= Objetivo del ejercicio =
Convierte en una lista breve el párrafo del fragmento seleccionado que empieza con «Desde una perspectiva cinematográfica» y conserva sus datos principales.

= Fragmento seleccionado =

◇ ◇ ◇ ◇ ◇ ◇ ◇

Desde una perspectiva cinematográfica, los años que siguieron a la Guerra Civil trajeron consigo un cine español en el que inicialmente primaban las producciones de propaganda al servicio de los vencedores. Películas como ¡Presente! (Heinrich Gärtner, 1939), Frente de Madrid (Edgar Neville, 1939), Raza (José Luis Sáenz de Heredia, 1941), Rojo y negro (Carlos Arévalo, 1942), aunque esta no tardó en ser retirada por su ideología falangista (la dictadura se alejaba de tal discurso para crear uno propio),
y tantas más que pretendían justificar y asentar los pilares del régimen franquista: catolicismo, ejército y su unidad nacional en torno a un solo hombre. Pero este tipo de film panfletario acabó dejando su lugar a otro menos propagandístico y más comercial que, si bien continuaba aleccionando moralmente, perseguía entretener ofreciendo aventuras, romances o risas a una población que buscaba evadirse de la dura posguerra.

◇ ◇ ◇ ◇ ◇ ◇ ◇

= Datos para revisar =
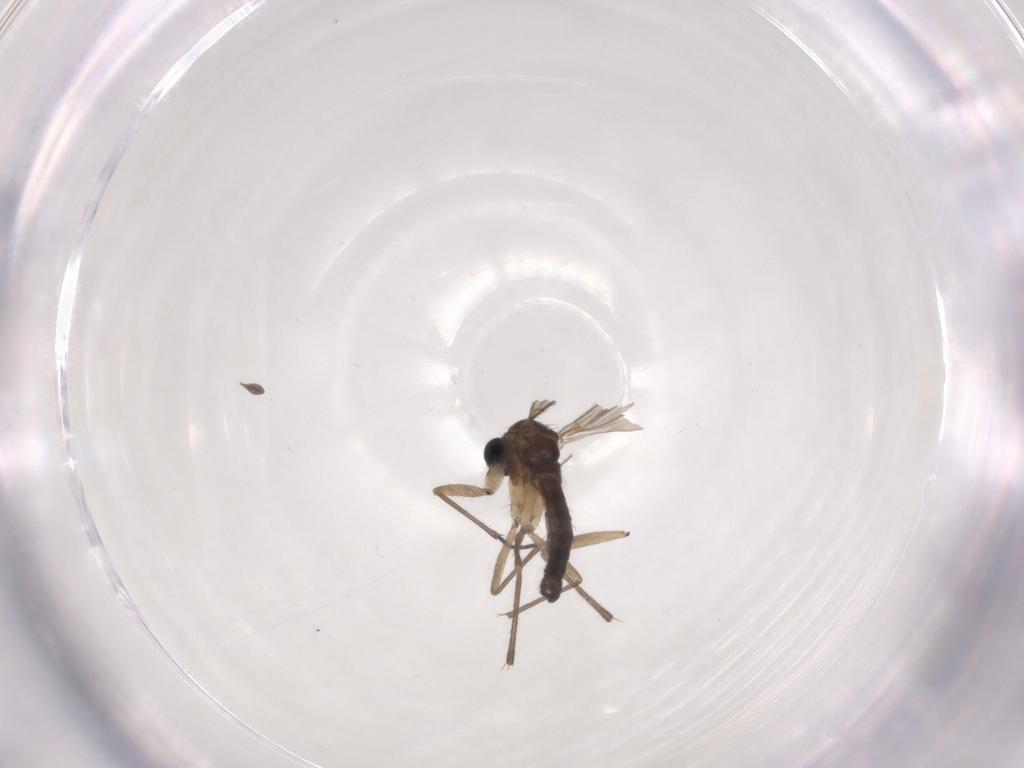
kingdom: Animalia
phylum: Arthropoda
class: Insecta
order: Diptera
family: Sciaridae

◇ ◇ ◇ ◇ ◇ ◇ ◇

= Solución propuesta =
- Tras la Guerra Civil, en el cine español predominaban al principio las producciones de propaganda al servicio de los vencedores.
- Ejemplos de ese cine son ¡Presente! (Heinrich Gärtner, 1939), Frente de Madrid (Edgar Neville, 1939), Raza (José Luis Sáenz de Heredia, 1941) y Rojo y negro (Carlos Arévalo, 1942).
- Rojo y negro se retiró pronto por su ideología falangista, porque la dictadura se alejaba de ese discurso para crear uno propio.
- Estas películas pretendían justificar y asentar los pilares del régimen franquista: el catolicismo, el ejército y la unidad nacional en torno a un solo hombre.
- Más tarde, el cine panfletario dejó su lugar a otro menos propagandístico y más comercial.
- Ese nuevo cine seguía aleccionando moralmente, pero buscaba entretener con aventuras, romances o risas a una población que quería evadirse de la dura posguerra.